Exercise requirements:
Report every line of the entries that contains the word "input".

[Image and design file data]
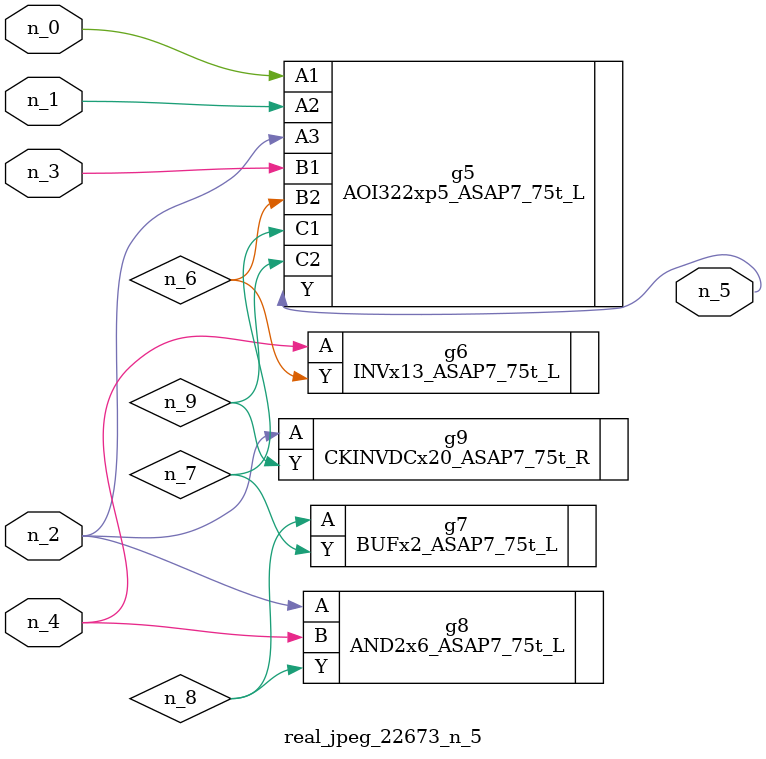
<source format=v>
module real_jpeg_22673_n_5 (n_4, n_0, n_1, n_2, n_3, n_5);

input n_4;
input n_0;
input n_1;
input n_2;
input n_3;

output n_5;

wire n_8;
wire n_6;
wire n_7;
wire n_9;

AOI322xp5_ASAP7_75t_L g5 ( 
.A1(n_0),
.A2(n_1),
.A3(n_2),
.B1(n_3),
.B2(n_6),
.C1(n_7),
.C2(n_9),
.Y(n_5)
);

AND2x6_ASAP7_75t_L g8 ( 
.A(n_2),
.B(n_4),
.Y(n_8)
);

CKINVDCx20_ASAP7_75t_R g9 ( 
.A(n_2),
.Y(n_9)
);

INVx13_ASAP7_75t_L g6 ( 
.A(n_4),
.Y(n_6)
);

BUFx2_ASAP7_75t_L g7 ( 
.A(n_8),
.Y(n_7)
);


endmodule
</source>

The answer:
input n_4;
input n_0;
input n_1;
input n_2;
input n_3;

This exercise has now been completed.